=== What is expected ===
Below are the records; collect from them each line containing the string "Pellet".

::: Task material :::

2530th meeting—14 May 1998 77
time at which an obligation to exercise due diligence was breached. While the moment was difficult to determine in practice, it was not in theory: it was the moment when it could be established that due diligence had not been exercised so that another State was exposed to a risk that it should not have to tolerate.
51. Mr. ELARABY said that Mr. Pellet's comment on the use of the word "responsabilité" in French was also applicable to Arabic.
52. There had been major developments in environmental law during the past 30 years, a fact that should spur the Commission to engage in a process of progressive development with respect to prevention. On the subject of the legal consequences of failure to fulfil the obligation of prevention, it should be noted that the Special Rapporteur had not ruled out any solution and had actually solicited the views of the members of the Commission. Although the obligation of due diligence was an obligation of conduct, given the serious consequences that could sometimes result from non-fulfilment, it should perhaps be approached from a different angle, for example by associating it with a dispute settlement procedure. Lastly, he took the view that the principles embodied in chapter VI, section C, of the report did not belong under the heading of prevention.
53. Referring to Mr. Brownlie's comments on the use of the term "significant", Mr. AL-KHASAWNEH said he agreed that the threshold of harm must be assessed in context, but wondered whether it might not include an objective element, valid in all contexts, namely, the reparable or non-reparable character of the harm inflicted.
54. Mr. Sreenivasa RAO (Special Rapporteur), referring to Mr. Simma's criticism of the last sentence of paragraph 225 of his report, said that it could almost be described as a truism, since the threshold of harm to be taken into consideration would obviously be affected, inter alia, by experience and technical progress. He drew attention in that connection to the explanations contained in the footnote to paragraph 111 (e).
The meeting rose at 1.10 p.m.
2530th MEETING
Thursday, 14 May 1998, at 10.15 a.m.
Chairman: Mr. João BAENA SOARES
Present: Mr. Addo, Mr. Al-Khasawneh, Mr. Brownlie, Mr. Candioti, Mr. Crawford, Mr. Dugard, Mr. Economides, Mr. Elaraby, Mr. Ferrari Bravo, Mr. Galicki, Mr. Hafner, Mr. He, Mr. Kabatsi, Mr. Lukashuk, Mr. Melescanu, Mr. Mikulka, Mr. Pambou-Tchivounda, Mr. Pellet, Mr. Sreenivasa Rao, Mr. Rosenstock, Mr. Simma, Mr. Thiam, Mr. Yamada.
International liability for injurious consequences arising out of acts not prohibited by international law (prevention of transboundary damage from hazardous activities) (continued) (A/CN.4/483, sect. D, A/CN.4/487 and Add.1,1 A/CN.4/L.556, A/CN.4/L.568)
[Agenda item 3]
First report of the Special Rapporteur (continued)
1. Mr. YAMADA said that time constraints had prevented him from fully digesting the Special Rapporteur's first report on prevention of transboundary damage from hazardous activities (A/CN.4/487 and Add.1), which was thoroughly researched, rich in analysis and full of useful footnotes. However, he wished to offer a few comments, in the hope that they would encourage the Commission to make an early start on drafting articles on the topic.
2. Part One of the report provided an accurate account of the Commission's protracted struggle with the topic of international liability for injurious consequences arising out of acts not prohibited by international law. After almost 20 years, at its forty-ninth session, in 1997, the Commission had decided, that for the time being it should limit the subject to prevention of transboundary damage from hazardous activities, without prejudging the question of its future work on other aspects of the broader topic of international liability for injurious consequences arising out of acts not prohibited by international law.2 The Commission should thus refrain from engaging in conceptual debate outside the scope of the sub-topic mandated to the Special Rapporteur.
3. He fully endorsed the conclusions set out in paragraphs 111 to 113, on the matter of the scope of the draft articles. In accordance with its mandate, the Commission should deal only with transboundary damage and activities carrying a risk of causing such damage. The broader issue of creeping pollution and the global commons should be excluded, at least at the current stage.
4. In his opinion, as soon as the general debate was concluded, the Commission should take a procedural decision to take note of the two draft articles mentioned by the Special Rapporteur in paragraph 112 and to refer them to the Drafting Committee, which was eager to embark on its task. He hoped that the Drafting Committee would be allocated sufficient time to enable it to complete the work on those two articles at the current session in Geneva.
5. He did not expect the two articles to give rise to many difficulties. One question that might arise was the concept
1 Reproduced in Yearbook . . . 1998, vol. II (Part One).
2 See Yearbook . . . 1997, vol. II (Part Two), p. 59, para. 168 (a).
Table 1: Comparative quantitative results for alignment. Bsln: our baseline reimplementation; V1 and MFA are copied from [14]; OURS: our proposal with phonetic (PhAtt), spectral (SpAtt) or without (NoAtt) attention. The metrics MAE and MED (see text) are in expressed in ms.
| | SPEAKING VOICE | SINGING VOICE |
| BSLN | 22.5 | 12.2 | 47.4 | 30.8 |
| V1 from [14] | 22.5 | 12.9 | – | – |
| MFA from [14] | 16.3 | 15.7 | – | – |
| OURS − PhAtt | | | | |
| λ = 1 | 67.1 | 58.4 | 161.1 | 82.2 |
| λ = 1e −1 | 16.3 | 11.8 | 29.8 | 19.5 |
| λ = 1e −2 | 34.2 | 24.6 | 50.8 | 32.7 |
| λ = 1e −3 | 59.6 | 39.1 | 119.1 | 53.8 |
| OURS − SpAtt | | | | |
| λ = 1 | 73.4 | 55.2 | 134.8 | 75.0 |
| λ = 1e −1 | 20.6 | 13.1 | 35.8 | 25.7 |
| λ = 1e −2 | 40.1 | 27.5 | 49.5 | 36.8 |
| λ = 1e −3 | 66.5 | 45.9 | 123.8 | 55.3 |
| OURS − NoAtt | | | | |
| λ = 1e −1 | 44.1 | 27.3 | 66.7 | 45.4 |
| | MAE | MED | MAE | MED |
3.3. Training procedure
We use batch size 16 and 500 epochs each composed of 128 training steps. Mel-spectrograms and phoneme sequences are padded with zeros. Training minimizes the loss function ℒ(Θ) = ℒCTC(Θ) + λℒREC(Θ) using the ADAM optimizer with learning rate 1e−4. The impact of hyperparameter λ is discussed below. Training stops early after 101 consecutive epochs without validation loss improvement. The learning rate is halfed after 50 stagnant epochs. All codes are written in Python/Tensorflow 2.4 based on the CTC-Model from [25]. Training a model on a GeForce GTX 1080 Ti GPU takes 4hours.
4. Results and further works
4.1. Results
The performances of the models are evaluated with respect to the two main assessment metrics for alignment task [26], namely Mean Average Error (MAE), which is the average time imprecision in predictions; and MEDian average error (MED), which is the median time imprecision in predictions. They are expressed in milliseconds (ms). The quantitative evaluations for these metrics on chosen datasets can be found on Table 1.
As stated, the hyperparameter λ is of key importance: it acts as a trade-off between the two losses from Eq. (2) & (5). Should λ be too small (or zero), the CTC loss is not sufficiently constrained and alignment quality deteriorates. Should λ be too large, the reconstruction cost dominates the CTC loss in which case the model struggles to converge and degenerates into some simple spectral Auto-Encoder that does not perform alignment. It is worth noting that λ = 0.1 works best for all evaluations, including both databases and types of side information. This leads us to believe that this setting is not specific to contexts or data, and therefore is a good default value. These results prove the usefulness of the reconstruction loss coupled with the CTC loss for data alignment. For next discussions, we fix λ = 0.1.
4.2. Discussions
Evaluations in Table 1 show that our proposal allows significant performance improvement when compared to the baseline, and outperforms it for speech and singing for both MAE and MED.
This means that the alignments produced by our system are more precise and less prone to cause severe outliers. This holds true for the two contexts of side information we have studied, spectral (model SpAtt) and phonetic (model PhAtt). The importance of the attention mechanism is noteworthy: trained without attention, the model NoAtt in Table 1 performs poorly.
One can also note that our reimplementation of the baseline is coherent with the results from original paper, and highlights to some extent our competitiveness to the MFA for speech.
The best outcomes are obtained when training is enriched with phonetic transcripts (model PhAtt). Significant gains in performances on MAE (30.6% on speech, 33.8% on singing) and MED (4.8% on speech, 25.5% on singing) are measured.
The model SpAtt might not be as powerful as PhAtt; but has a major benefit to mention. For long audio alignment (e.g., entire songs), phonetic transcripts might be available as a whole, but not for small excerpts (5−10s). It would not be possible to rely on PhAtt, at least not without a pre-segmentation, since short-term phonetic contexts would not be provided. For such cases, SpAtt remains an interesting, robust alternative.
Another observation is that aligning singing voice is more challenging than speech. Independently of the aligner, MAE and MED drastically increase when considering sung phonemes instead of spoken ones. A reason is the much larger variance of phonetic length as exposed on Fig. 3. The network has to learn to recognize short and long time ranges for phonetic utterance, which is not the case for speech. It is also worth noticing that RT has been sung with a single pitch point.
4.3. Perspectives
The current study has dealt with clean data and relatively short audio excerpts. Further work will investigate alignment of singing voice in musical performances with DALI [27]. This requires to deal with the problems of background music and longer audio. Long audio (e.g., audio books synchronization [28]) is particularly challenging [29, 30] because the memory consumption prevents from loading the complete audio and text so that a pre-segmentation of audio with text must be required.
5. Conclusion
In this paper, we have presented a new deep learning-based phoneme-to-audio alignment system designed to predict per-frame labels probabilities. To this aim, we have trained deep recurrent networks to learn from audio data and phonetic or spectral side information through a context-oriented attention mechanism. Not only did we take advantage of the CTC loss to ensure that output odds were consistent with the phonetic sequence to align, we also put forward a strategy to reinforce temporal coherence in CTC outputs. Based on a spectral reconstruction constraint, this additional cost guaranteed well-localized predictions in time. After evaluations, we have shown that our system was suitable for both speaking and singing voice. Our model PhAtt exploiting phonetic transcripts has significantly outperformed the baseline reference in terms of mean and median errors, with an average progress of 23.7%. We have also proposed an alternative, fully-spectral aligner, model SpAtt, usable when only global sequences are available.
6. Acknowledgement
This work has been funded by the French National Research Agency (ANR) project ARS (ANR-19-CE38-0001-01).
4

:::

=== Task result ===
51. Mr. ELARABY said that Mr. Pellet's comment on the use of the word "responsabilité" in French was also applicable to Arabic.
Present: Mr. Addo, Mr. Al-Khasawneh, Mr. Brownlie, Mr. Candioti, Mr. Crawford, Mr. Dugard, Mr. Economides, Mr. Elaraby, Mr. Ferrari Bravo, Mr. Galicki, Mr. Hafner, Mr. He, Mr. Kabatsi, Mr. Lukashuk, Mr. Melescanu, Mr. Mikulka, Mr. Pambou-Tchivounda, Mr. Pellet, Mr. Sreenivasa Rao, Mr. Rosenstock, Mr. Simma, Mr. Thiam, Mr. Yamada.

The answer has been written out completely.